The Effects of Helmet Therapy Relative to the Size of the Anterior Fontanelle in Nonsynostotic Plagiocephaly: A Retrospective Study

J. Clin. Med. 2019, 8(11), 1977; https://doi.org/10.3390/jcm8111977
Reviewer 1: Karel Allegaert
Reviewer 2: Anonymous
J. Clin. Med. 2019, 8(11), 1977; https://doi.org/10.3390/jcm8111977
Received: 24 October 2019 / Revised: 8 November 2019 / Accepted: 10 November 2019 / Published: 14 November 2019

Round 1

Reviewer 1 Report

I have read this paper with great interest, and have provided my comments consecutively as observed in the paper, but overall we need more information on the methods to better understand what you are reporting on. 

Please check the title: lagiocephaly should read plagiocephaly;

Where there any preterms involved (since dichotomous on ? postnatal age)

In the current abstract, it is unclear how the ‘size’ of the anterior fontanelle has been quantified and measured ?

To what extent is there a correlation between fontanel size vs the other assessment tools commonly used to quatify plagiocephaly.

Was the intervention limited to helmet therapy, or where cases also treated with eg physiotherapy ?

 

Methods section:

in its current version, it is not clear to the reviewer and the reader where the 200 cases are based all, all included ? all data available, a flow chart should be considered, in order to ensure that there are no biases, or if so, that the readership can assess this.  

What is the dichotomous approach on postnatal age based on, and what these age categories as cut off values ? have the authors considered analysis based on continuous variables ?

Is this correct that an X ray is standard practice in your center ? does this mean that the anterio-posterior length of the fontanel has been measured, and not eg cm2 ? Based on the last alinea of the discussion, it may rather be the transverse length (since anterior rx is suggested).

It is not clear how the 5 month data are used: does this mean that x-ray have been collected during treatment, so that this does not serve as an ‘a priori’ predictor but a covariate of ongoing treatment ?

 

Table 1 needs for sure additional editing.

 

I may have missed this, but what are the absolute values for the anterior fontanele size

(and check writing, fontanelle or fontanele ?)

 

Table 3 in my reading does not provide anterior fontanelle size ?

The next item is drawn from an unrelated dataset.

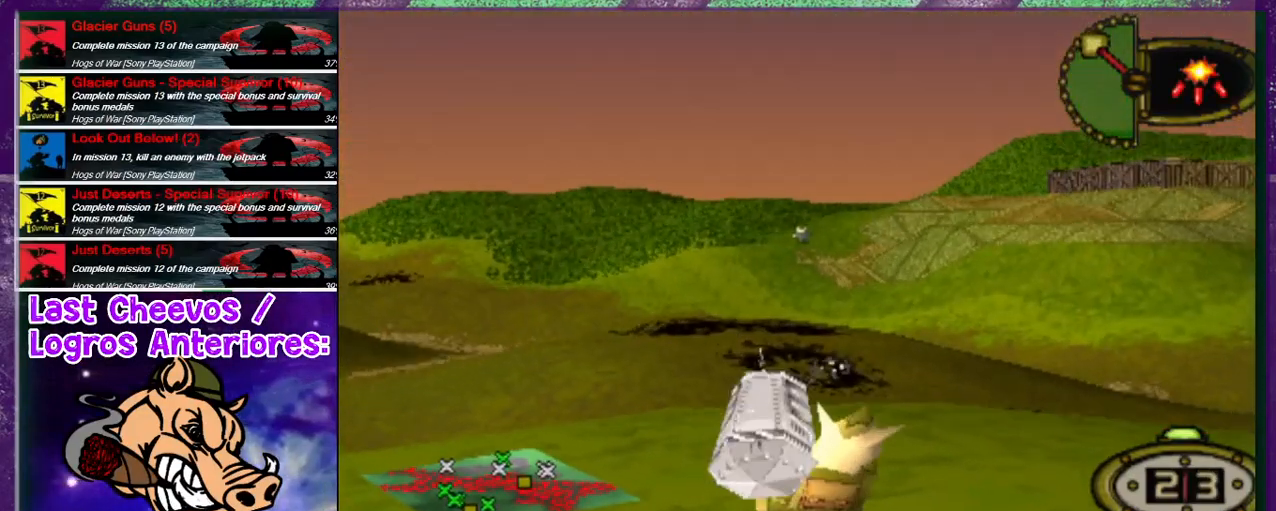
{"dt_ms": 500, "buttons": ["R2"], "left_stick": "center", "right_stick": "center", "events": [[200, "R2", "down"]]}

Results and table 5 related comment: why not a continuous assessment, instead of another a priori dichotomous approach.

What were the stopping rules to stop helmet intervention.

 

The figures should be considered on their relevance, and should provide the information on the X and Y axis in at least the legend (mm, cm, other)

 

Author Response

Please check the title: lagiocephaly should read plagiocephaly;

 

Ans : correct word

 

Where there any preterms involved (since dichotomous on ? postnatal age)

 

Ans : We did not include children under 32 weeks of premature birth in the study.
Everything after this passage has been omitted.